It Isn’t Femdom

Some people consider femdom a lifestyle. They also think that the world would be better if all wives lock up their husbands and take total control of their lives. Like most generalizations, this idea is fatally flawed. For one thing, sexual control — that’s what femdom is about — doesn’t address any of the real issues that affect the world. It doesn’t really address relationship issues. It’s a very engaging sexual adventure; nothing more.

That may sound odd coming from me. I’m the male half of a female led relationship with discipline (FLRD). I’ve been one for about four years. We practice male chastity. I’ve had a lot of time to consider exactly what’s going on with us. I admit that when we started, I was driven by hot, sexual fantasies of control and female domination. Mrs. Lion agreed to try it because she saw how much it meant to me.

The BDSM-style domination I dreamed about didn’t work in real life. Rather than drop it, Mrs. Lion made it her own. Gradually, things changed. We wrote lots of posts about how we were adjusting. If you are interested, look back at what we wrote over the last three or four years.

We learned the difference between BDSM and real exercise of power. I still like bottoming to Mrs. Lion. She regularly plays with me. I get clothespins on my balls, Icy Hot there too. She favors CBT for play. She exercises absolute control over when and how I get to ejaculate. We have a successful male chastity relationship. We are both happy with it.

I think the reason it works for us is that we both clearly understand it is sexual. We don’t confuse male chastity with Mrs. Lion’s authority. That may not seem logical, but it is. No matter how much we may protest, we males are not controlled by our penises. Yes, we may make bad decisions when in heat, but we understand what we are doing. Once we ejaculate, our judgement is likely to improve.

Yes, we can be manipulated by the promise of sex. Romcoms are usually about that weakness. In real life, that manipulation is going to fail eventually. This is one reason that relationships formed because of BDSM (dominant/submissive) compatibility are likely to fail. Sexual control isn’t enough to sustain a relationship.

I need to bottom. I get frustrated and unhappy if I don’t get regular attention. That doesn’t mean my life should be a 24/7 femdom experience. I hate that idea. When I asked Mrs. Lion to take charge in a real 24/7 FLRD, I visualized a sort of BDSM scene that ran full time. Mrs. Lion gamely tried, but it made us both unhappy when she did.

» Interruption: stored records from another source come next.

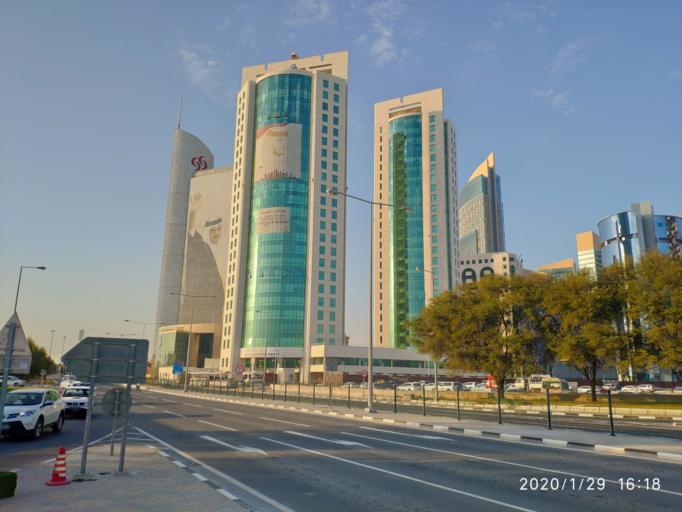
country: QA
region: Baladiyat ad Dawhah
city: Doha
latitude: 25.3116
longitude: 51.5198
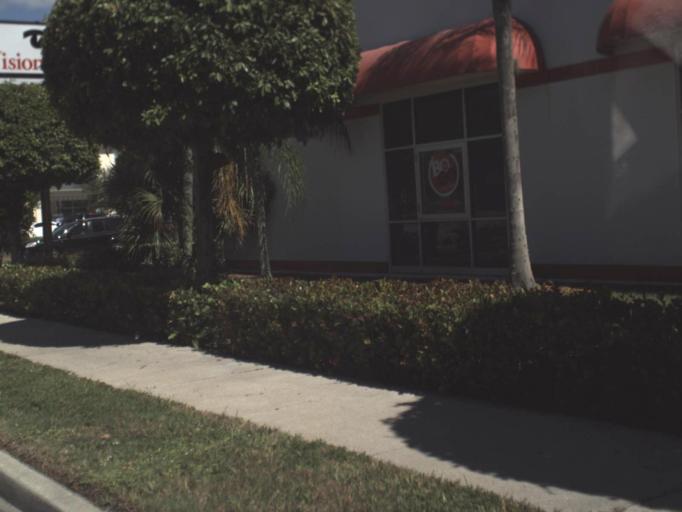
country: US
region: Florida
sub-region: Collier County
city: Naples
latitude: 26.1739
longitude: -81.7995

It was obvious that BDSM isn’t a lifestyle for us. It is a set of activities we like to practice. Mrs. Lion is the top and I am the bottom. I’m not submissive other times; just when I bottom to her. On the other hand, our FLRD is full time and is totally unrelated to our play.

Yesterday, my post was about the way punishment is integrated into our relationship. There are no BDSM trappings; no kneeling, worship, or pledging obedience. That stuff can be part of a BDSM scene, but not our FLRD. It turns out that this separation is likely to be the reason we continue to practice both.

That doesn’t mean our FLRD is deadly serious; far from it. How serious can you be about punishment for spilling food on my shirt? We both know that this rule is a sort of practice exercise for more serious disciplinary issues. Mrs. Lion smiles when she catches me. However, when it comes time for punishment, she spanks me just as hard as she does for “real” offenses. The pain isn’t funny. We both understand why it is important to do this.

FLRD is something we both have to learn. We knew this from the beginning. Mrs. Lion’s initial rules are designed to give us frequent opportunities to experience her power. That’s the other reason we are succeeding.

Our formula is very simple:

  1. We work hard to separate sexual control (BDSM) from our FLRD. That doesn’t mean I don’t get aroused when I think about being punished. That’s just how I am wired. It does mean that the actual rules have nothing to do with sex and the punishments have no sexual component. Spankings are as impersonal as they would be if my mother were punishing me.
  2. We understand that FLRD has to be learned. We recognize that we have to start slowly and evolve into a true female led relationship. We are doing this because we see real value in this power exchange. It isn’t because I want to bottom or submit. She isn’t a femdom goddess.

Our FLRD has different value for each of us. I am an aggressive, often dominant male. My lion nickname fits. I need to learn to be more aware of how I affect Mrs. Lion, and by extension, others. FLRD is a perfect way to train me. Mrs. Lion is a very accepting soul. She is unlikely to assert her needs and wishes. Being the disciplinary wife in our FLRD, she is learning to express her feelings and assert her will.

It’s working. No, we are nowhere near reaching our goals. We are on our way. Mrs. Lion has learned to observe and punish infractions. Occasionally, she will let me know when I upset her. That’s progress. It won’t be long before she will punish me for doing things that upset her. That’s what we both want.